▸ Exercise text

February, 2018 – LIFE EXPECTANCY
My friend and Lorian colleague, Rue Hass, an exceptional counselor and teacher, sent me an interesting email the other day in response to some writing that I’m doing. Here is what she said:
I’ve been hearing on the news that for the first time in a long time the life expectancy rate is going down in the US, especially for men, as the opioid crisis continues to ravage the nation.
When I hear this news, I am captured by the phrase “life expectancy.” Of course, in common usage it means how long people can expect to live, on average. But the poignant deeper sense cries out to me of our diminishing expectations of what a life can hold. I think we as humans are losing our vision of possibility for our lives, for life itself. A diminishing life expectancy.
I was struck by this because I’ve been having similar thoughts about how we think of ourselves in relationship to the future. In the early Seventies, one of the first professional futurists, Frederick Polak, wrote an important book called The Image of the Future. It was a historical study of various images of the future and of the cultures that held them. He demonstrated that when a society or a culture lost its image of the future, it went into decline and eventually collapsed. He warned that this was the situation in which our culture was finding itself. We were losing—or had lost—our image of the future.
What Polak meant by an “image of the future” was not simply expectations about what tomorrow might bring or anticipation of new technologies. He was careful to draw a distinction between a “true” image of the future and an image of progress. The latter, more often than not, was really an image of the past projected into the future; life would go on as we know it, but it would get better and better. An example would be the television show Star Trek. It certainly presented a picture of a future civilization—and an optimistic picture, at that—but everything in that show was simply a projection of what we already knew. Yes, the technology was advanced, but the people weren’t. The world of Star Trek was a familiar world (necessary, of course, if television audiences in the Sixties were going to relate to it).

▸ Available data
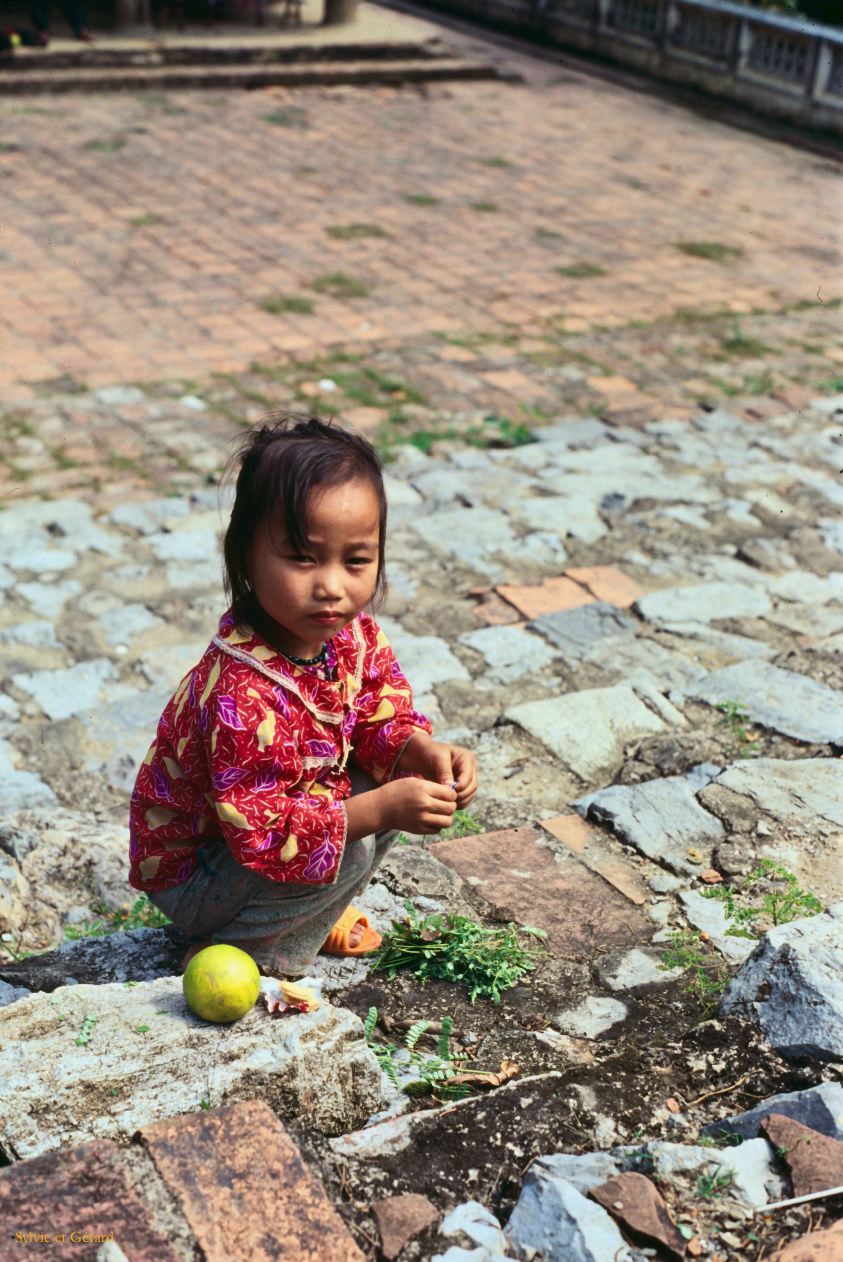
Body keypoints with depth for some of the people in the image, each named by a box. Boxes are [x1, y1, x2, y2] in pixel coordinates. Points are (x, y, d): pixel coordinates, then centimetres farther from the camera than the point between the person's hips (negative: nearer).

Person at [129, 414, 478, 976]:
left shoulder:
---
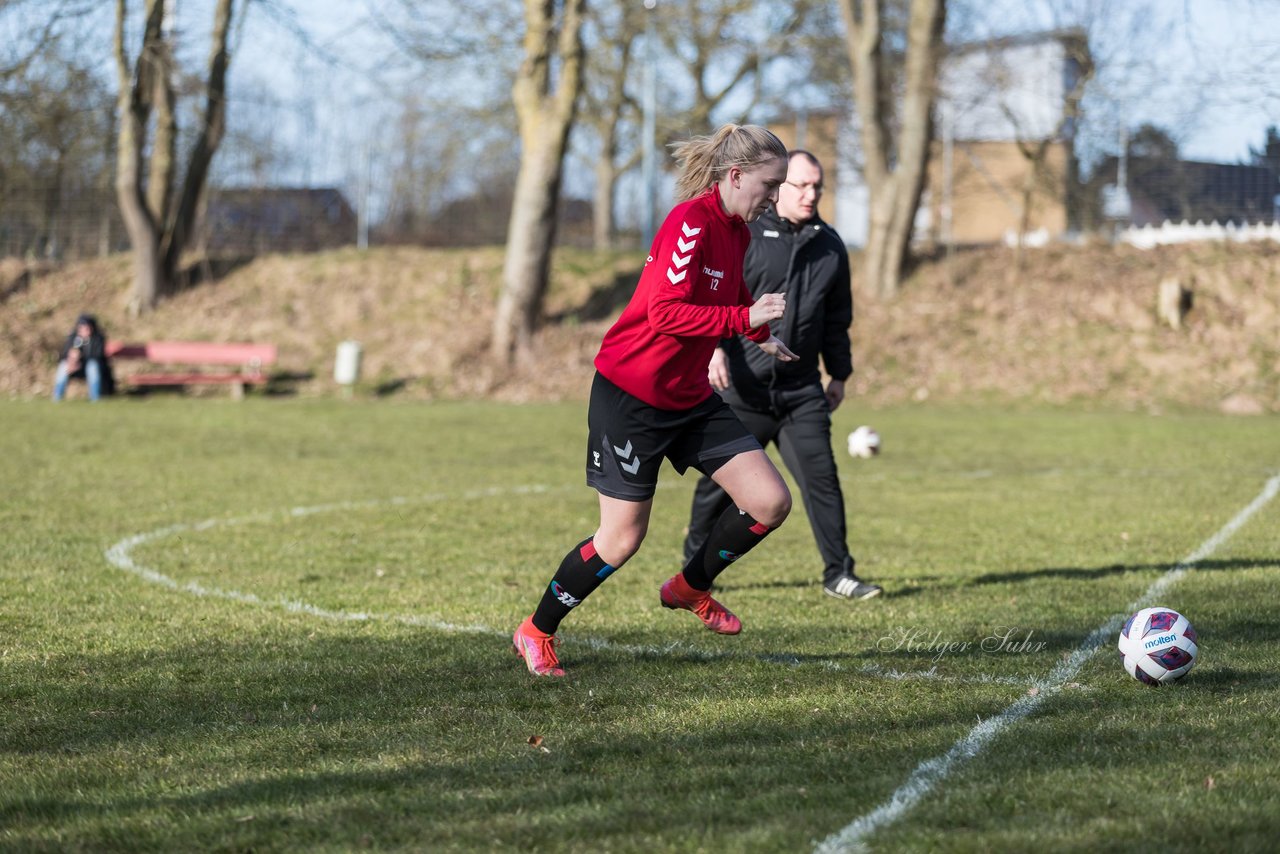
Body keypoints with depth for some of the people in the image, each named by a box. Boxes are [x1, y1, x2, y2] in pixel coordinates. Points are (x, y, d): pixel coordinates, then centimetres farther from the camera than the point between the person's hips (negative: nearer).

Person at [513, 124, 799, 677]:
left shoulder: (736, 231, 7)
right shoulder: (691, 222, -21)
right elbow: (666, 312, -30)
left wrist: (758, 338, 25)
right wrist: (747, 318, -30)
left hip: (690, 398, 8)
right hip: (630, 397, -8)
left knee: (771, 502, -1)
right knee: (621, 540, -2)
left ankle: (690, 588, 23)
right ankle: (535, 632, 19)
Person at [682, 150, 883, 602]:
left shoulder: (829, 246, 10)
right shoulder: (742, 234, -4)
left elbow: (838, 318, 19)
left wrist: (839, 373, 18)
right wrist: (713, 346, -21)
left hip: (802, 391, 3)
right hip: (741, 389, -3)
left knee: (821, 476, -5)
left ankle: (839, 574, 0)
* * *
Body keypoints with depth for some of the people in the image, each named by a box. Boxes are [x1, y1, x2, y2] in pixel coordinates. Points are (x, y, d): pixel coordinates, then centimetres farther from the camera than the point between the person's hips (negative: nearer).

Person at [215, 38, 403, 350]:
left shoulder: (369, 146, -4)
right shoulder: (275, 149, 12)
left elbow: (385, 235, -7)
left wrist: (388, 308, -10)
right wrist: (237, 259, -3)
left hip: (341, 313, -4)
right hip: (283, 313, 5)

▸ Exercise aim
In the life expectancy text, what is the title of the book Frederick Polak wrote?

▸ Your response
The Image of the Future